For more information on Wright in Japan, visit:

Excerpts from the original text for the Wasmuth Portfolio: Studies and Executed Buildings by Frank Lloyd Wright (Berlin, 1910, pages 14, 15, 16):

"The horizontal line is the line of domesticity."

“The virtue of the horizontal lines is respectfully invoked in these buildings. The inches in height gain tremendous force compared with any practicable spread upon the ground.”

“To Europeans these buildings on paper seem uninhabitable; but they derive height and air by quite other means, and respect an ancient tradition, the only one here in America worthy of respect--the prairie. In considering the forms and types of these structures, the fact that they are nearly buildings for the prairie should be borne in mind; the gently rolling or level prairies of the Middle West; the great levels where every detail of elevation becomes exaggerated; every tree a tower above the great calm plains of its flowered surfaces as they lie serene beneath a wonderful sweep of sky. The natural tendency of every ill-considered thing is to detach itself and stick out like a sore thumb in surroundings by nature perfectly quiet. All unnecessary heights have for that reason and for other reasons economic been eliminated, and a more intimate relation with out-door environment sought to compensate for loss of height.”
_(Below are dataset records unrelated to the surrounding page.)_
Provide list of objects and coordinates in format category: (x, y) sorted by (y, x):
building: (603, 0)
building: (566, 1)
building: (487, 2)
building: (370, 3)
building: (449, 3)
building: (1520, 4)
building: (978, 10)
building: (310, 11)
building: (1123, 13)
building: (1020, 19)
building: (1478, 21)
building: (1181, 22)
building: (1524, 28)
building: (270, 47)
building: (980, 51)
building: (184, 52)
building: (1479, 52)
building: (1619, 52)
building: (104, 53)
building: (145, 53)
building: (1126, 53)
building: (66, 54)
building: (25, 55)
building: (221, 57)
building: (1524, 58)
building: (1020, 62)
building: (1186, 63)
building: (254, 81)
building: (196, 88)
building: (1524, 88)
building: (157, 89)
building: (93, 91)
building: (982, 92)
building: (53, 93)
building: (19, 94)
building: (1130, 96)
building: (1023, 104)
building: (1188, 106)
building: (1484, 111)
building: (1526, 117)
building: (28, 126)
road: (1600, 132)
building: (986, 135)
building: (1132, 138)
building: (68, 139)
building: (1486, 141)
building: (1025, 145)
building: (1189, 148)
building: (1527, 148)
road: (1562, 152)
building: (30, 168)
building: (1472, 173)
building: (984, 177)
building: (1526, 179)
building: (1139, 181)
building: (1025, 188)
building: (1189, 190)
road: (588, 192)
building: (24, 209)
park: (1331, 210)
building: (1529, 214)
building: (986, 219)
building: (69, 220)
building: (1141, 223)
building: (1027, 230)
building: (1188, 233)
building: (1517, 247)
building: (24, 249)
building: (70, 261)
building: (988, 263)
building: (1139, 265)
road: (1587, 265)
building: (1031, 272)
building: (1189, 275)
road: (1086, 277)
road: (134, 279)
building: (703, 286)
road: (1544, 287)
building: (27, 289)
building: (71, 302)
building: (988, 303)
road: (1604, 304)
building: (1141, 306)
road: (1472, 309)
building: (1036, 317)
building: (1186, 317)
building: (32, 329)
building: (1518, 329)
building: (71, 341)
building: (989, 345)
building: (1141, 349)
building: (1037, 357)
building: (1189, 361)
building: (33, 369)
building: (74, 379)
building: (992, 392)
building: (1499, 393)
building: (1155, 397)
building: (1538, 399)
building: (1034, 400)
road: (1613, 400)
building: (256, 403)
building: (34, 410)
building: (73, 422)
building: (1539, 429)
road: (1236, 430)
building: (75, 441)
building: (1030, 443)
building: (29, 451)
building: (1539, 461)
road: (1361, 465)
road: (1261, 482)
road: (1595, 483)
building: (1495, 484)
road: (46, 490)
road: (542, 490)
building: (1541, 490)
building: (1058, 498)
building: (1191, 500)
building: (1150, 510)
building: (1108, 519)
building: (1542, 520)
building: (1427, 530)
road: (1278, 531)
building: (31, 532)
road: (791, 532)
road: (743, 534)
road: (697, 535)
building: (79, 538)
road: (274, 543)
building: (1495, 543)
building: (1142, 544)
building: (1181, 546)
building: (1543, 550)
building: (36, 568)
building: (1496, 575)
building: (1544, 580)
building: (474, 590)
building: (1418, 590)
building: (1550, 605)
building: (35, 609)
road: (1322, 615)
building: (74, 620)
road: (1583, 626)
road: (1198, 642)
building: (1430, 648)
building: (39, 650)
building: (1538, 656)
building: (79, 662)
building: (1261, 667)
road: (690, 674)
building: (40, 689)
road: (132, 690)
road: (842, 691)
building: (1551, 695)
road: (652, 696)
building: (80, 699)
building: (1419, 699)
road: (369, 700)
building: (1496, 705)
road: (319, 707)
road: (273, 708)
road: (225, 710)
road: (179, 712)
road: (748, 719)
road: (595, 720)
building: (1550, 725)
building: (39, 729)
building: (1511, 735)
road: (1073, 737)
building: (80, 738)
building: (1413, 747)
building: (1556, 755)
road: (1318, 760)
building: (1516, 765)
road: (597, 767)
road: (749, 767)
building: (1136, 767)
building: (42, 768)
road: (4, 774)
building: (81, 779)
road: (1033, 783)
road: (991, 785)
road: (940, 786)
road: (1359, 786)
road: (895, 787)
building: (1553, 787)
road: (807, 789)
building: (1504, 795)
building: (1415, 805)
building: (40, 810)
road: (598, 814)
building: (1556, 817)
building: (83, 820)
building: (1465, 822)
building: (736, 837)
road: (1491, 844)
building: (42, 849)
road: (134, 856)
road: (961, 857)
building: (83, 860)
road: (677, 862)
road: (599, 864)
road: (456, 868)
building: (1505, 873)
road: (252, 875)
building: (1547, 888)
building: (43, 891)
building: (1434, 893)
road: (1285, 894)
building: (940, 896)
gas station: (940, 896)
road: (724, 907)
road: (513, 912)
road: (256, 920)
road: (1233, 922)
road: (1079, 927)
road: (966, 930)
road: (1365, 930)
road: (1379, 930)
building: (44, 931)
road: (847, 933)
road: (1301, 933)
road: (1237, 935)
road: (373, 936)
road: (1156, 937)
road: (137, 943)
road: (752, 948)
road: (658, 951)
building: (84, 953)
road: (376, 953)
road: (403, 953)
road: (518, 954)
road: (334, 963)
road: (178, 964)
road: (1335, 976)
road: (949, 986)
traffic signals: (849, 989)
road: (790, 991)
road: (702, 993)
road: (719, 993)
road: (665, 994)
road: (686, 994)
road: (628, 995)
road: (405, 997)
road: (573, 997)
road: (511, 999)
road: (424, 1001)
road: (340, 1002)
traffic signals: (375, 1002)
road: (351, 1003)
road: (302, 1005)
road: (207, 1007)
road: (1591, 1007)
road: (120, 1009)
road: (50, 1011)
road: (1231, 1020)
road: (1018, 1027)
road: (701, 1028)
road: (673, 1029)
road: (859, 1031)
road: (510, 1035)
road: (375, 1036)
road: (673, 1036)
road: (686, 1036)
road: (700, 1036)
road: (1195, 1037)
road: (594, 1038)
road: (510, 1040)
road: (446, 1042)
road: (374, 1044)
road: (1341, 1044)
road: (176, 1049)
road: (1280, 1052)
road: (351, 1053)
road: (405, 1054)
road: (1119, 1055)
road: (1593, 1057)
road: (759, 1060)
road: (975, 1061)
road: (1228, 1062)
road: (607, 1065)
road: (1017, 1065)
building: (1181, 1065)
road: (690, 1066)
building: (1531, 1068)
“So the forms and the supervisions and refinements of the forms are, perhaps, more elemental in character than has hitherto been the case in highly developed architecture. To be lived with, the ornamental forms of one's environment should be designed to wear well, which means they must have absolute repose and make no especial claim upon attention; to be removed as far from realistic tendencies as a sense of reality can take them. Good colors, soft textures, living materials, the beauty of the materials revealed and utilized in the scheme, these are the means of decoration considered purely as such.”

“And it is quite impossible to consider the building one thing and its furnishing another, its setting and environment still another. In the spirit in which these buildings are conceived, these are all one thing, to be foreseen and provided for in the nature of the structure. They are all mere structural details of its character and completeness. Heating apparatus, lighting fixtures, the very chairs and tables, cabinets and musical instruments, where practicable, are of the building itself. Nothing of appliances or fixtures is admitted purely as such where circumstances permit the full development of the building scheme.”
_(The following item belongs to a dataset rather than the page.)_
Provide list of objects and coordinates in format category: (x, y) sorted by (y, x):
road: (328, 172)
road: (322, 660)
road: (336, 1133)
“Floor coverings and hangings are as much a part of the house as the plaster on the walls or the tiles on the roof. This feature of development has given most trouble, and so far is the least satisfactory to myself, because of difficulties inherent in the completeness of conception and execution necessary. To make these elements sufficiently light and graceful and flexible features of an informal use of an abode requires much more time and thought and money than are usually forthcoming. But it is approached by some later structures more nearly, and in time it will be accomplished. It is still in a comparatively primitive stage of development; yet radiators have disappeared, lighting fixtures are incorporated, floor coverings and hangings are easily made to conform. But chairs and tables and informal articles of use are still at large in most cases, although designed in feeling with the building.
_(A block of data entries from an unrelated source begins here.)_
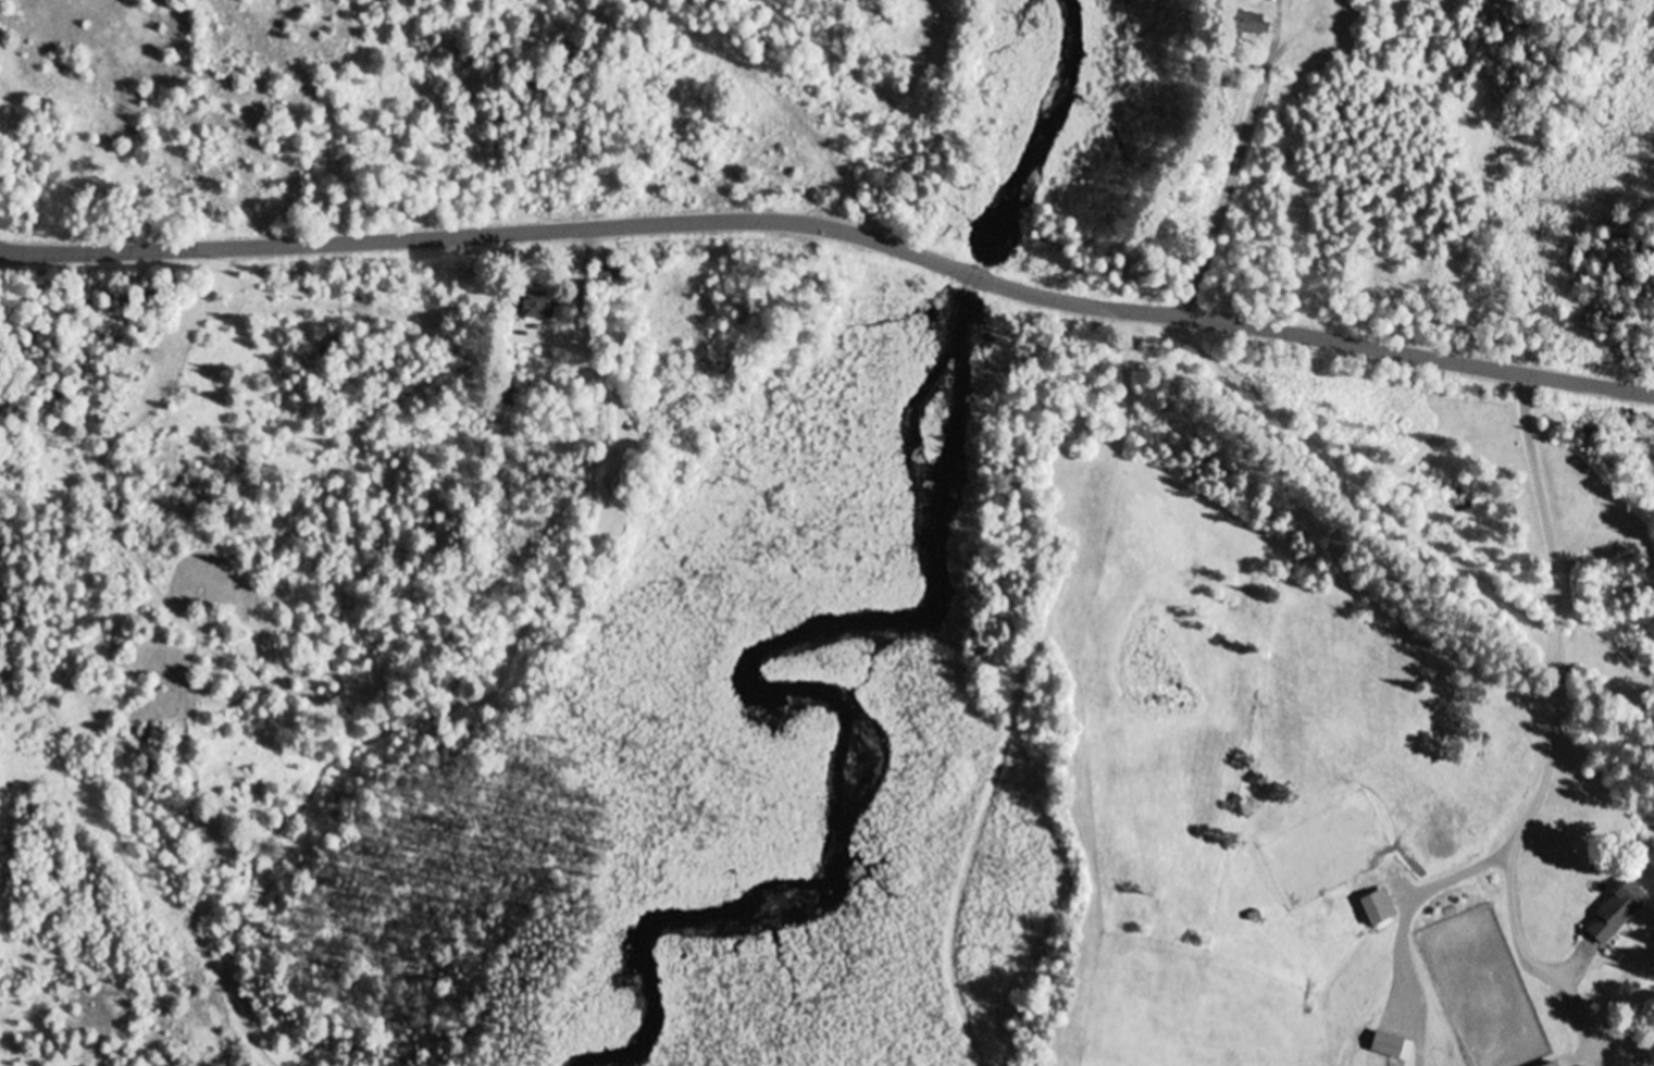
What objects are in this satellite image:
building: (1257, 25)
road: (478, 230)
building: (614, 270)
road: (978, 275)
building: (541, 305)
road: (1331, 336)
building: (130, 365)
road: (1330, 466)
road: (1540, 792)
building: (1379, 908)
building: (1618, 912)
building: (1386, 1046)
To thus make of a dwelling place a complete work of art, in itself as expressive and beautiful and more intimately related to life than anything of detached sculpture or painting, lending itself freely and suitably to the individual needs of the dwellers, an harmonious entity, fitting in color, pattern and nature the utilities, and in itself really an expression of them in character -- this is the modern American opportunity. Once founded, this will become a tradition, a vast step in advance of the day when a dwelling was an arrangement of separate rooms, mere chambers to contain aggregations of furniture, the utility comforts not present. An organic entity this, as contrasted with the aggregation: surely a higher ideal of unity, a higher and more intimate working out of the expression of one's life in one's environment. One thing instead of many things; a great thing instead of a collection of smaller ones.”